592 patients have completed the trial or reached one of the trial end points. 64% were intravenous (IV) drug abusers and 14.5% heterosexuals. Both group A (297) and group B (295) were comparable with regard to age, sex, risk factors for HIV infection, CD4 cell counts and TBC localization. 8 (3%) of group A were treatment failures who died of TBC versus 10 (4%) in group B. Study drugs had to be discontinued in 10% of group A versus 9% of group B, mainly due to fever and skin rashes associated with R or liver toxicity associated with H or R. The overall mortality was similar in both groups (19% versus 15%). The percentage of initially resistant strains to more than one of the study drugs was 5.4% of the 111 strains tested.
Since the efficacy of both study regimens appears similar and the level of primary resistance remains low, the addition of a fourth drug (E) does not seem to be justified. Discontinuation of R and to a lesser extent H was frequent due to mild side effects.

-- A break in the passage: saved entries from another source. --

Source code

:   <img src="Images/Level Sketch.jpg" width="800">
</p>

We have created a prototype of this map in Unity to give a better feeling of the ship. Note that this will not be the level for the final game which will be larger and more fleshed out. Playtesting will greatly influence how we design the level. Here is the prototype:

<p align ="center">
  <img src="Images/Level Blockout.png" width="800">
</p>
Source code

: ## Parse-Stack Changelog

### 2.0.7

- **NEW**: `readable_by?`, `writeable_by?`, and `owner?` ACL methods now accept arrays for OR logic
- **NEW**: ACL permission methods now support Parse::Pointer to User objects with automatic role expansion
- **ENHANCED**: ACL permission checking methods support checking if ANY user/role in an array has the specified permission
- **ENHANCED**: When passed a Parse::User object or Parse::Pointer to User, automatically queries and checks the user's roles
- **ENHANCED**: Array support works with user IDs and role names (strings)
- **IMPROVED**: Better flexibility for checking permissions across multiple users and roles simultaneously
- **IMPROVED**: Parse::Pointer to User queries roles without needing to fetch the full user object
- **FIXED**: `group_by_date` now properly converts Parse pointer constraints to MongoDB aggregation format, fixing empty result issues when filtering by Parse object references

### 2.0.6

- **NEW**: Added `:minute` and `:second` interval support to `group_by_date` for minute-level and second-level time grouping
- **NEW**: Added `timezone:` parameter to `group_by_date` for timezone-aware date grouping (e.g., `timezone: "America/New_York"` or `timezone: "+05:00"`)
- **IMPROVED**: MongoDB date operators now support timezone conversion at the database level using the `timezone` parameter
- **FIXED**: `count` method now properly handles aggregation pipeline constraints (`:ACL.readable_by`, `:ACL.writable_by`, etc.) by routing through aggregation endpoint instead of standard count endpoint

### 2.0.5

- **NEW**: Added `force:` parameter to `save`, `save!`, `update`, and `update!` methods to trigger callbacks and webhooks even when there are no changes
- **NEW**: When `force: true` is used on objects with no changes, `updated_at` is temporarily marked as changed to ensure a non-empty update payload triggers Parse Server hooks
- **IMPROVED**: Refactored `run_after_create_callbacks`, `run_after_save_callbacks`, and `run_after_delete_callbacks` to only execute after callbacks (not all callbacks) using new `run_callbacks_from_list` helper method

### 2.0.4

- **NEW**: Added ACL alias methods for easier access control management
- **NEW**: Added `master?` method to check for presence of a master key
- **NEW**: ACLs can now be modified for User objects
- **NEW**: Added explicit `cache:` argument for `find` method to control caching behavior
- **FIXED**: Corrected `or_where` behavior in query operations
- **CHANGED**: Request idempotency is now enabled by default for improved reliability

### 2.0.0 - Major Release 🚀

A relatively high percentage of HIV infected patients develop a profound and irreversible impairment of both the cellular and the humoral immunity. Consequently, it could be anticipated that infections caused by M. tuberculosis in HIV infected patients would be more prevalent and severe when compared with control matched for age, sex and geographical area. In fact, in countries such as Spain, where the prevalence of tuberculosis in the general population is still high, tuberculosis is the most prevalent opportunistic infection among drug addicts infected with HIV. In the August of 1987 CDC criteria for AIDS case-definition, several clinical forms of tuberculosis had already been included and during 1993 pulmonary tuberculosis had been added to the list of criteria for this definition. Moreover, in countries such as the USA, where the incidence of tuberculosis is much lower, an inversion in the decreasing trend of the incidence of tuberculosis has been detected during the last few years. At present, the clinical characteristics of tuberculosis among HIV infected patients have been established. The efficacy and the optimal duration of the treatment of tuberculosis in HIV infected patients, however, still is unknown. Valid conclusions can only be obtained through a large, multicentric, prospective and controlled study and the, in order to do this, participation of centers from countries with a relatively high incidence of tuberculosis will be necessary.